A metáfora de Tsing avança uma frente científica transdisciplinar que investiga a aceleração da interferência humana sobre os ecossistemas. Nessa frente, a história de nossas economias e o futuro de suas relações com a biodiversidade e cultura são debates inescapáveis.

Quando examinei essa metáfora com minha lupa de biólogo, vi que a professora da Califórnia teve um insight poderoso que conecta cientistas sociais, cientistas naturais focados na conservação de espécies e economistas a valorar serviços ecossistêmicos. Essa perspectiva antropológica tira da zona de conforto a nova ciência de redes socioecológicas e outras abordagens para o estudo de bioeconomias.

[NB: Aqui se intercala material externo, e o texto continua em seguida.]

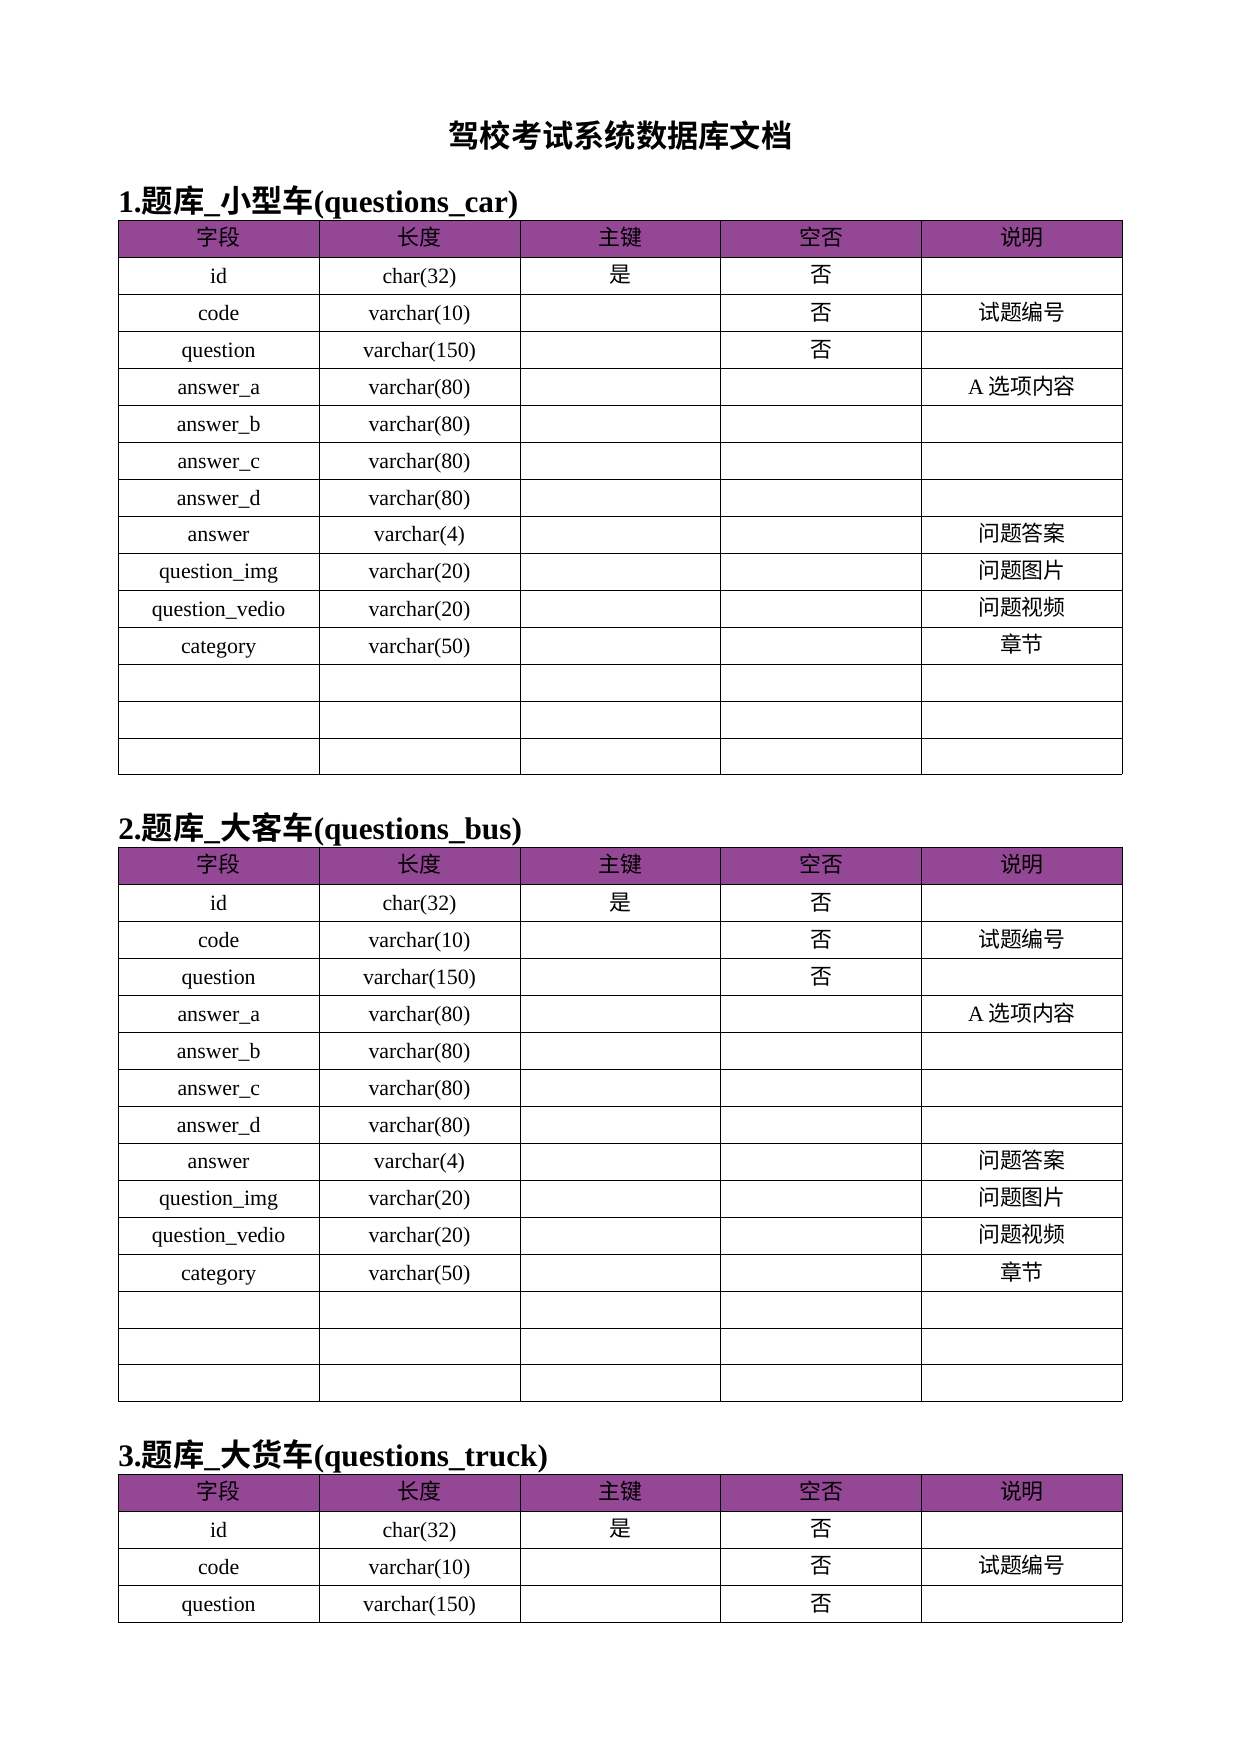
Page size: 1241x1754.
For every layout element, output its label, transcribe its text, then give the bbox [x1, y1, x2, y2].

table_cell varchar(50) [320, 1255, 520, 1291]
table_cell 问题答案 [922, 1144, 1122, 1179]
table_cell varchar(80) [320, 480, 520, 516]
table_cell [922, 443, 1122, 479]
table_cell 否 [721, 1549, 921, 1585]
table_cell code [119, 922, 319, 958]
table_cell [320, 665, 520, 701]
table_header 字段 [119, 1475, 319, 1511]
table_header 空否 [721, 848, 921, 884]
text 1.题库_小型车(questions_car) [118, 183, 1122, 220]
table_cell 否 [721, 959, 921, 995]
table_cell [721, 591, 921, 627]
table_cell [521, 1144, 720, 1179]
table_cell [922, 406, 1122, 442]
table_cell question_img [119, 1181, 319, 1217]
table_cell [521, 996, 720, 1032]
table_cell [922, 480, 1122, 516]
table_cell [922, 885, 1122, 921]
table_cell [320, 1365, 520, 1401]
table_cell [119, 1365, 319, 1401]
table_cell varchar(80) [320, 1107, 520, 1142]
table_cell [521, 1181, 720, 1217]
table_cell [922, 1512, 1122, 1548]
table_cell [521, 1033, 720, 1069]
table_cell answer_b [119, 1033, 319, 1069]
table_cell answer_b [119, 406, 319, 442]
table_cell 章节 [922, 628, 1122, 664]
table_cell varchar(20) [320, 1181, 520, 1217]
table_header 主键 [521, 848, 720, 884]
table_header 说明 [922, 221, 1122, 257]
table_cell [721, 1365, 921, 1401]
table_cell [721, 554, 921, 590]
table_cell code [119, 295, 319, 331]
table_header 字段 [119, 221, 319, 257]
table_cell varchar(20) [320, 591, 520, 627]
table_cell [521, 702, 720, 737]
table_cell varchar(4) [320, 1144, 520, 1179]
table_cell [521, 1549, 720, 1585]
table_cell 试题编号 [922, 922, 1122, 958]
table_cell char(32) [320, 885, 520, 921]
table_cell [521, 369, 720, 405]
table_cell [721, 1033, 921, 1069]
table_cell [320, 702, 520, 737]
table_cell question_vedio [119, 591, 319, 627]
table_cell [922, 332, 1122, 368]
table_cell [521, 554, 720, 590]
table_cell [521, 332, 720, 368]
table_cell [922, 258, 1122, 294]
table_cell [922, 739, 1122, 774]
table_cell [521, 1292, 720, 1328]
table_cell [521, 628, 720, 664]
table_cell varchar(80) [320, 996, 520, 1032]
table_cell [721, 1329, 921, 1364]
table_cell [721, 702, 921, 737]
table_cell [521, 959, 720, 995]
table_cell [119, 1292, 319, 1328]
table_cell [521, 295, 720, 331]
table_cell [521, 1255, 720, 1291]
table_cell [521, 1107, 720, 1142]
table_cell answer [119, 1144, 319, 1179]
table_cell varchar(50) [320, 628, 520, 664]
table_cell [721, 1144, 921, 1179]
table_cell [521, 922, 720, 958]
table_cell [721, 480, 921, 516]
table_cell [521, 1586, 720, 1622]
table_cell A选项内容 [922, 996, 1122, 1032]
table_cell varchar(10) [320, 1549, 520, 1585]
table_cell 否 [721, 1512, 921, 1548]
table_cell question_img [119, 554, 319, 590]
table_cell [119, 665, 319, 701]
table_header 主键 [521, 221, 720, 257]
table_header 说明 [922, 1475, 1122, 1511]
table_cell [721, 1292, 921, 1328]
table_cell 否 [721, 922, 921, 958]
table_cell varchar(10) [320, 295, 520, 331]
table_cell [521, 1218, 720, 1254]
table_cell [721, 369, 921, 405]
table_cell [922, 1292, 1122, 1328]
table_cell varchar(20) [320, 1218, 520, 1254]
table_cell 问题图片 [922, 1181, 1122, 1217]
table_cell id [119, 1512, 319, 1548]
table_cell 否 [721, 258, 921, 294]
table_cell [320, 739, 520, 774]
table_cell 问题视频 [922, 1218, 1122, 1254]
table_cell [521, 1070, 720, 1106]
table_cell A选项内容 [922, 369, 1122, 405]
text 2.题库_大客车(questions_bus) [118, 810, 1122, 847]
table_header 长度 [320, 848, 520, 884]
table_cell [721, 443, 921, 479]
table_cell id [119, 885, 319, 921]
table_cell 否 [721, 885, 921, 921]
table_cell [521, 1365, 720, 1401]
table_cell varchar(80) [320, 1033, 520, 1069]
table_header 长度 [320, 1475, 520, 1511]
table_cell varchar(80) [320, 1070, 520, 1106]
table_cell [922, 1329, 1122, 1364]
table_cell [721, 406, 921, 442]
table_cell varchar(20) [320, 554, 520, 590]
table_cell varchar(150) [320, 959, 520, 995]
table_cell [922, 1070, 1122, 1106]
table_cell 问题图片 [922, 554, 1122, 590]
table_cell [721, 665, 921, 701]
table_cell char(32) [320, 258, 520, 294]
table_cell varchar(80) [320, 443, 520, 479]
table_cell varchar(80) [320, 406, 520, 442]
table_cell [721, 628, 921, 664]
table_cell 试题编号 [922, 295, 1122, 331]
table_cell [922, 665, 1122, 701]
table_cell 问题答案 [922, 517, 1122, 553]
table_cell [721, 996, 921, 1032]
text 3.题库_大货车(questions_truck) [118, 1437, 1122, 1474]
table_cell [119, 702, 319, 737]
table_cell [521, 739, 720, 774]
table_cell answer_d [119, 480, 319, 516]
table_cell 试题编号 [922, 1549, 1122, 1585]
table_cell category [119, 628, 319, 664]
table_header 空否 [721, 1475, 921, 1511]
table_cell [119, 1329, 319, 1364]
table_cell [521, 665, 720, 701]
table_cell [521, 443, 720, 479]
table_cell [521, 406, 720, 442]
table_header 长度 [320, 221, 520, 257]
table_cell [922, 1586, 1122, 1622]
table_cell answer_d [119, 1107, 319, 1142]
table_cell id [119, 258, 319, 294]
table_cell 问题视频 [922, 591, 1122, 627]
table_cell [721, 1255, 921, 1291]
table_cell answer_a [119, 996, 319, 1032]
table_cell [721, 517, 921, 553]
table_cell 否 [721, 295, 921, 331]
table_cell [521, 517, 720, 553]
table_cell [721, 1218, 921, 1254]
table_cell 是 [521, 1512, 720, 1548]
table_cell varchar(80) [320, 369, 520, 405]
table_cell category [119, 1255, 319, 1291]
table_header 字段 [119, 848, 319, 884]
table_cell [922, 1033, 1122, 1069]
table_cell [922, 1365, 1122, 1401]
table_cell [320, 1329, 520, 1364]
table_cell [922, 959, 1122, 995]
table_cell question [119, 1586, 319, 1622]
table_cell [119, 739, 319, 774]
table_cell varchar(150) [320, 1586, 520, 1622]
table_cell answer [119, 517, 319, 553]
table_header 空否 [721, 221, 921, 257]
table_cell code [119, 1549, 319, 1585]
table_cell question [119, 332, 319, 368]
table_cell answer_a [119, 369, 319, 405]
table_cell [721, 739, 921, 774]
table_header 说明 [922, 848, 1122, 884]
table_cell 否 [721, 332, 921, 368]
table_header 主键 [521, 1475, 720, 1511]
table_cell [721, 1181, 921, 1217]
table_cell question_vedio [119, 1218, 319, 1254]
table_cell [521, 1329, 720, 1364]
table_cell 否 [721, 1586, 921, 1622]
table_cell char(32) [320, 1512, 520, 1548]
table_cell [922, 702, 1122, 737]
table_cell varchar(10) [320, 922, 520, 958]
table_cell [721, 1070, 921, 1106]
table_cell [922, 1107, 1122, 1142]
table_cell varchar(150) [320, 332, 520, 368]
table_cell answer_c [119, 443, 319, 479]
table_cell varchar(4) [320, 517, 520, 553]
table_cell [521, 480, 720, 516]
text 驾校考试系统数据库文档 [118, 118, 1122, 154]
table_cell answer_c [119, 1070, 319, 1106]
table_cell [320, 1292, 520, 1328]
table_cell [721, 1107, 921, 1142]
table_cell 章节 [922, 1255, 1122, 1291]
table_cell question [119, 959, 319, 995]
table_cell 是 [521, 885, 720, 921]
table_cell [521, 591, 720, 627]
table_cell 是 [521, 258, 720, 294]
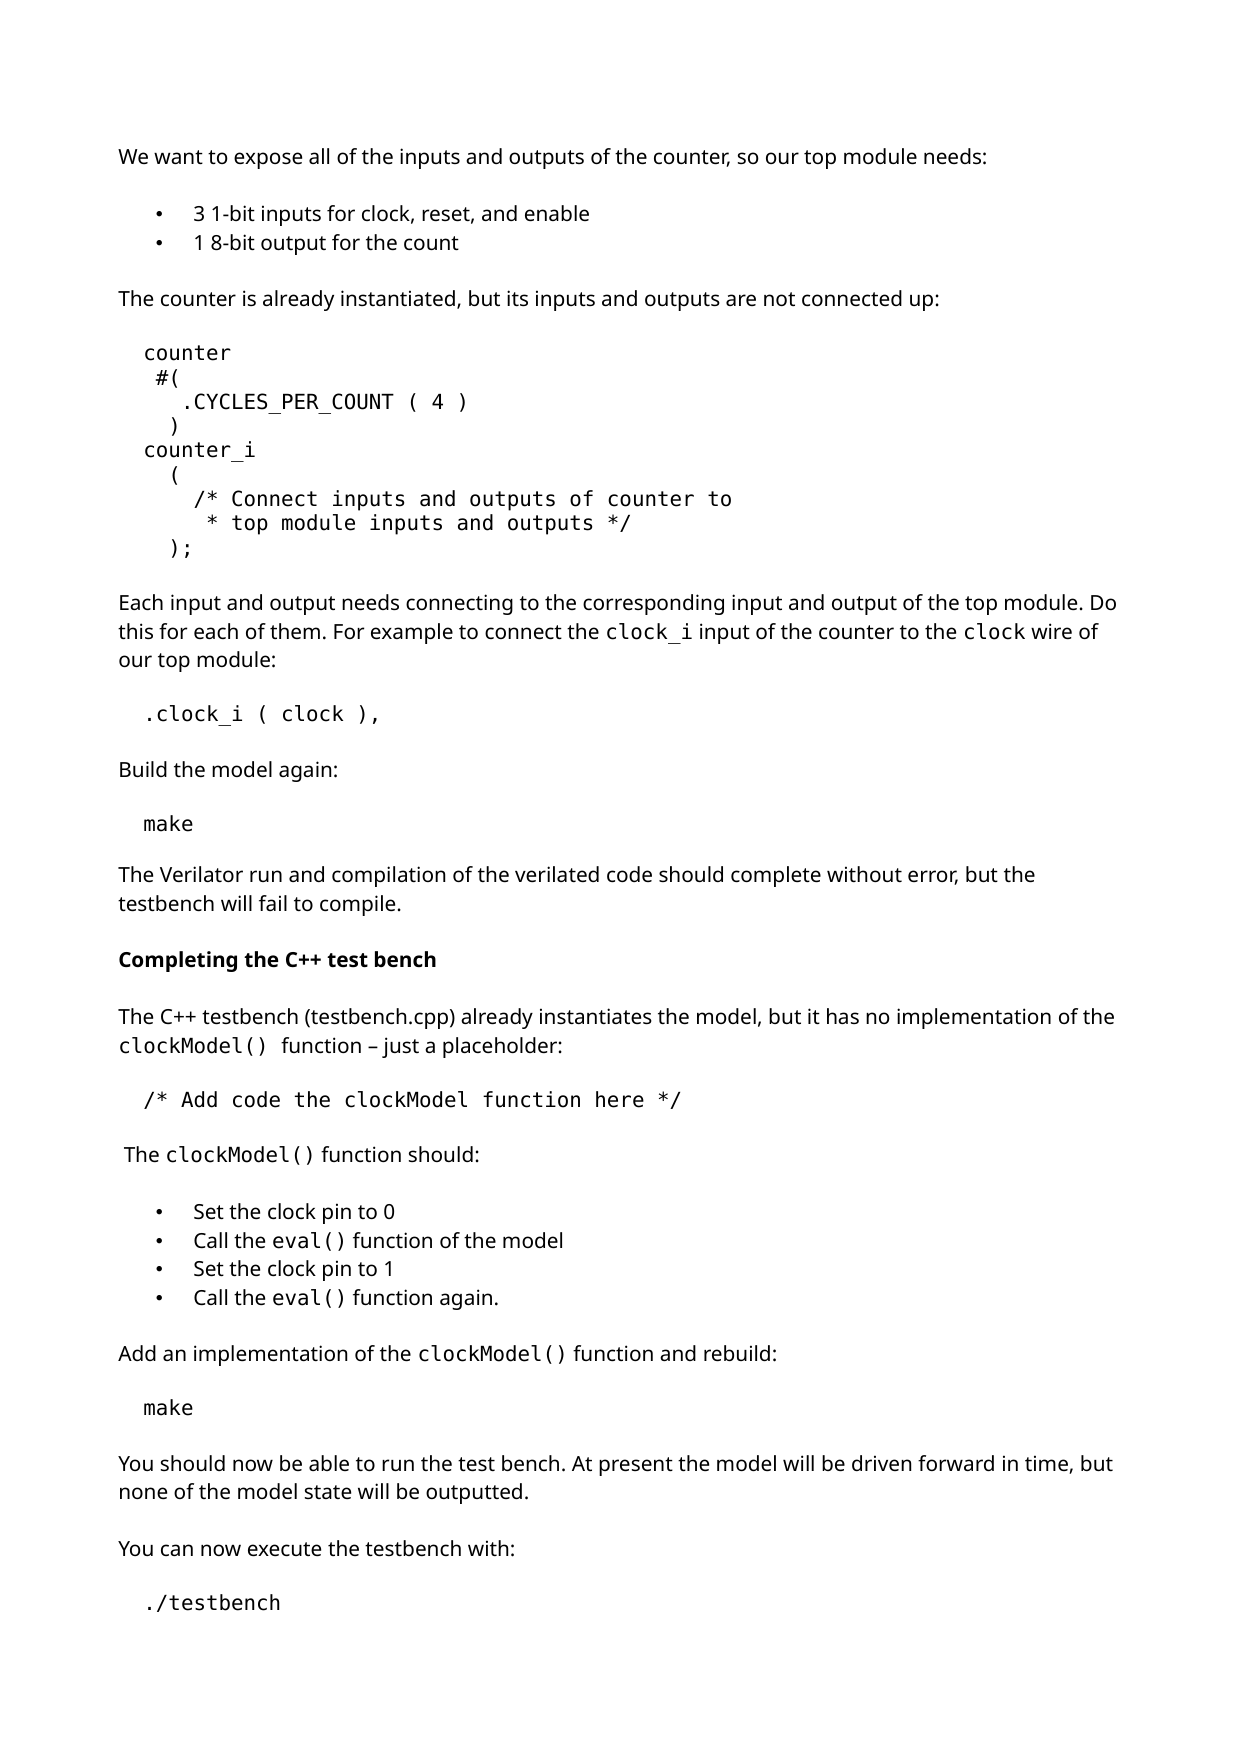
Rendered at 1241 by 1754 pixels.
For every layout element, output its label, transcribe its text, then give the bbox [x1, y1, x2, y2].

text * top module inputs and outputs */ [118, 511, 1122, 536]
text The Verilator run and compilation of the verilated code should complete without error, but the testbench will fail to compile. [118, 860, 1122, 917]
text #( [118, 366, 1122, 390]
list Set the clock pin to 1 [156, 1254, 1122, 1283]
text ) [118, 414, 1122, 438]
text /* Connect inputs and outputs of counter to [118, 487, 1122, 511]
text Add an implementation of the clockModel() function and rebuild: [118, 1339, 1122, 1368]
text .CYCLES_PER_COUNT ( 4 ) [118, 390, 1122, 414]
list 1 8-bit output for the count [156, 228, 1122, 256]
text counter_i [118, 438, 1122, 463]
list Call the eval() function of the model [156, 1226, 1122, 1254]
list Call the eval() function again. [156, 1283, 1122, 1311]
text The clockModel() function should: [118, 1140, 1122, 1169]
text You should now be able to run the test bench. At present the model will be driven forward in time, but none of the model state will be outputted. [118, 1449, 1122, 1506]
text ./testbench [118, 1591, 1122, 1616]
text .clock_i ( clock ), [118, 702, 1122, 726]
text Completing the C++ test bench [118, 946, 1122, 974]
text Each input and output needs connecting to the corresponding input and output of the top module. Do this for each of them. For example to connect the clock_i input of the counter to the clock wire of our top module: [118, 588, 1122, 674]
text Build the model again: [118, 755, 1122, 783]
text The C++ testbench (testbench.cpp) already instantiates the model, but it has no implementation of the clockModel() function – just a placeholder: [118, 1002, 1122, 1059]
text The counter is already instantiated, but its inputs and outputs are not connected up: [118, 284, 1122, 313]
text You can now execute the testbench with: [118, 1534, 1122, 1563]
text We want to expose all of the inputs and outputs of the counter, so our top module needs: [118, 142, 1122, 171]
list 3 1-bit inputs for clock, reset, and enable [156, 199, 1122, 228]
text /* Add code the clockModel function here */ [118, 1088, 1122, 1112]
text make [118, 812, 1122, 836]
text ); [118, 536, 1122, 560]
text ( [118, 463, 1122, 487]
list Set the clock pin to 0 [156, 1197, 1122, 1226]
text make [118, 1396, 1122, 1421]
text counter [118, 341, 1122, 366]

As ruínas remetem a uma imagem de terra arrasada. Biologicamente, essa imagem funciona. As paisagens antropogênicas estão sob alta vulnerabilidade biológica e social, resultantes de múltiplos ciclos econômicos que predaram ecossistemas para gerar riquezas. Um dos motores dessa vulnerabilidade foi o desmatamento que eliminou e fragmentou habitats nativos em todos os biomas brasileiros, isolando a biodiversidade como ilhas desconectadas em um oceano de plantações, pastos, áreas de mineração e cidades.

Nas ilhas de biodiversidade, o processo pouco discutido da defaunação – a extinção local de animais que cumprem papéis ecológicos centrais, como grandes herbívoros, polinizadores e dispersores de sementes –colocou muitos ecossistemas em rota de colapso.

O risco de colapsos ecossistêmicos generalizados torna urgente a implantação de corredores ecológicos para restaurar a conectividade biológica das paisagens. Desde a fundação da biologia da conservação, essa ideia foi enfatizada pelo biólogo Michael Soulé (falecido em 2020) e muitos outros. Tsing vai além e invoca uma concepção de corredores que abrace as ciências humanas para reconectar mais holisticamente natureza, sociedade e economia.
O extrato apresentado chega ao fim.